Of course this bail out serves the richest best. It is the financial institutions that fabricated, marketed, sold and invested in complicated debt products, and now suffer their real value(lessness) on their balance sheets, that will receive cash for their bad debts. Money for old rope.
Who pays for this? The tax payer of course. And we all know that “the taxpayer” is dominated by the majority of people who did not benefit from the profits of financial profligacy. It includes the people who are losing their homes because they were financed on delusional valuations and incompetent due diligence.
This drama will be made more poignant for those with their eyes open to what is going on when the salaries of CEOs and financial managers are revealed in the coming months.
We might hear that the investment banks are hurting. Goldman Sachs and Morgan Stanley are seeking capital injections and restructuring their legal status to facilitate this. But they are still making loads of money. And surely, as competent analysts, fiduciaries and asset managers, they should have planned to survive volatility by investing in lower risk assets too. But they, like everyone else, were too greedy.
It is unfortunate that politics is also obscuring the issue. The virtual nationalisation of the US financial industry is completely counter to the usual mantra sung by America: competition, survival of the fittest, free market etc. The normal asset liquidation of bankrupt/insolvent businesses should be allowed to proceed – there is certainly enough money to pay for the assets – America is not poor, it is superbly rich. As we’ve said before, any support should be targeted at the bottom of the financial pyramid, at regular people and home-owners, not at the rich institutions that catalysed the mess. The approach is the opposite to what is needed.

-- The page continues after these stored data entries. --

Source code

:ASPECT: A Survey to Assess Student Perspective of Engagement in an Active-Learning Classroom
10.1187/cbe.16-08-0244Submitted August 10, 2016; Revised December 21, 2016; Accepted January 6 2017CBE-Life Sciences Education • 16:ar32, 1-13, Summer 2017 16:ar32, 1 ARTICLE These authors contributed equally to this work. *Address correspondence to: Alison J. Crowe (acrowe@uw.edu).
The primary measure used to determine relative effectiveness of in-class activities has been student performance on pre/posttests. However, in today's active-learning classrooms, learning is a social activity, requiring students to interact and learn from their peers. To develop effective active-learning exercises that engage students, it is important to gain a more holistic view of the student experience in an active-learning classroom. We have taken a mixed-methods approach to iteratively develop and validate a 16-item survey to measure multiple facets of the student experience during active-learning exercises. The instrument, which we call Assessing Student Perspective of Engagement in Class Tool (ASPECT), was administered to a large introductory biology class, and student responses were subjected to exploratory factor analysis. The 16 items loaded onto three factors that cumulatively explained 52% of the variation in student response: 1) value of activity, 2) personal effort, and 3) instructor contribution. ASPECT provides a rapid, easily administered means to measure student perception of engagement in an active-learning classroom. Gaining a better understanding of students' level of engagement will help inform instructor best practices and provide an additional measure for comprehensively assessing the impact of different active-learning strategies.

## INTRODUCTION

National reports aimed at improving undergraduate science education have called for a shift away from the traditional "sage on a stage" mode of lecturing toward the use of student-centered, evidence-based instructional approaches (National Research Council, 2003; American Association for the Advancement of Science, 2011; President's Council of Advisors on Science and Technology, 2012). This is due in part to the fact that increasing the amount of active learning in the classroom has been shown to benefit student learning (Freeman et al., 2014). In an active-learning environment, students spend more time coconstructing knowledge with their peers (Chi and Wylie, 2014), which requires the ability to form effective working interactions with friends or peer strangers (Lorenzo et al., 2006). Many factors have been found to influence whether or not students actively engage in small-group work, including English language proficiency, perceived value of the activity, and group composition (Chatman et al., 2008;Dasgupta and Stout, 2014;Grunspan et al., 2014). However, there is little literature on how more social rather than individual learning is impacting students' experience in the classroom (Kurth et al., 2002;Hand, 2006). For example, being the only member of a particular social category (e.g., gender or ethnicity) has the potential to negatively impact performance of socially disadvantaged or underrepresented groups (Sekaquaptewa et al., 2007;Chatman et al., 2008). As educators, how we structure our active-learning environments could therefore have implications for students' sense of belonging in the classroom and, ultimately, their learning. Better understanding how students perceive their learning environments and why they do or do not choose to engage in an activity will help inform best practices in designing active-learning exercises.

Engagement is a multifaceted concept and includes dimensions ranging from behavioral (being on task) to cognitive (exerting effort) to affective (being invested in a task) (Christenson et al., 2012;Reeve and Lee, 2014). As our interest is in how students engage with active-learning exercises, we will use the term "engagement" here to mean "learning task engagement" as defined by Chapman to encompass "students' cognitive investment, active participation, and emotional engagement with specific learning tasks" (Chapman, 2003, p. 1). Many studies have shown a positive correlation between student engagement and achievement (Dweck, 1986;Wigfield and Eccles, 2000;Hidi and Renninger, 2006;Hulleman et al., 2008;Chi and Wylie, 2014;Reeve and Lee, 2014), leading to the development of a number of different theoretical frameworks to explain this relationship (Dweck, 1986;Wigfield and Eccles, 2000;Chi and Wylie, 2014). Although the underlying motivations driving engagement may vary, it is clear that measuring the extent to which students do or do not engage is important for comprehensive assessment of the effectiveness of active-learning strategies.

All of this is an ominous portent. Neither regulators, administrators, industry players, media nor people have really admitted to the systemic problems that have caused this situation: a culture of dysfunctional values like greed and dishonesty that fuel moral hazard and allow inequity. Without truth in the world of money, its credibility is destroyed. There will be no long term solution and the benefits of capitalism will be lost to an even more dysfunctional system of value trading, such as barter, “socialism” or feudalism.
The rich and well educated are failing in their obligation to set an example. The stock markets might bounce today, but the pain will be exacerbated and continue for much longer.